#### [Written task]
Word for word, restate the entries below from their first line through the line that contains "Enhanced emotion regulation, cognitive".

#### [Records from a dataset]

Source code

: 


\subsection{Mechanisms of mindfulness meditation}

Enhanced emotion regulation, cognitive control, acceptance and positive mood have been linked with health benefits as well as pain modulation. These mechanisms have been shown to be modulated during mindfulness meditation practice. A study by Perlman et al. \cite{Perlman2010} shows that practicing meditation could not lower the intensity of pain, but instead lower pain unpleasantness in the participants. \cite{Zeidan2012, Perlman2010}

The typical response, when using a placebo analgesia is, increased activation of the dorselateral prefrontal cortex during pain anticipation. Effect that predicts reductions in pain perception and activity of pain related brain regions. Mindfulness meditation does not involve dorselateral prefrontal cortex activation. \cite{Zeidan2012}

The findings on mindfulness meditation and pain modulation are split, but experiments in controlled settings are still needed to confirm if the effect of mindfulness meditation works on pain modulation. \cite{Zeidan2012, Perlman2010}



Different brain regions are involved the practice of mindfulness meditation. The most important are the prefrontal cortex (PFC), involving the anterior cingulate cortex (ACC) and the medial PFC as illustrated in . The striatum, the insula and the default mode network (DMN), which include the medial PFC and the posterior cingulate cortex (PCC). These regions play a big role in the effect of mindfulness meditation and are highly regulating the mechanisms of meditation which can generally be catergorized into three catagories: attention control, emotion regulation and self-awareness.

#### [Completed exercise]
Source code

: 


\subsection{Mechanisms of mindfulness meditation}

Enhanced emotion regulation, cognitive control, acceptance and positive mood have been linked with health benefits as well as pain modulation. These mechanisms have been shown to be modulated during mindfulness meditation practice. A study by Perlman et al. \cite{Perlman2010} shows that practicing meditation could not lower the intensity of pain, but instead lower pain unpleasantness in the participants. \cite{Zeidan2012, Perlman2010}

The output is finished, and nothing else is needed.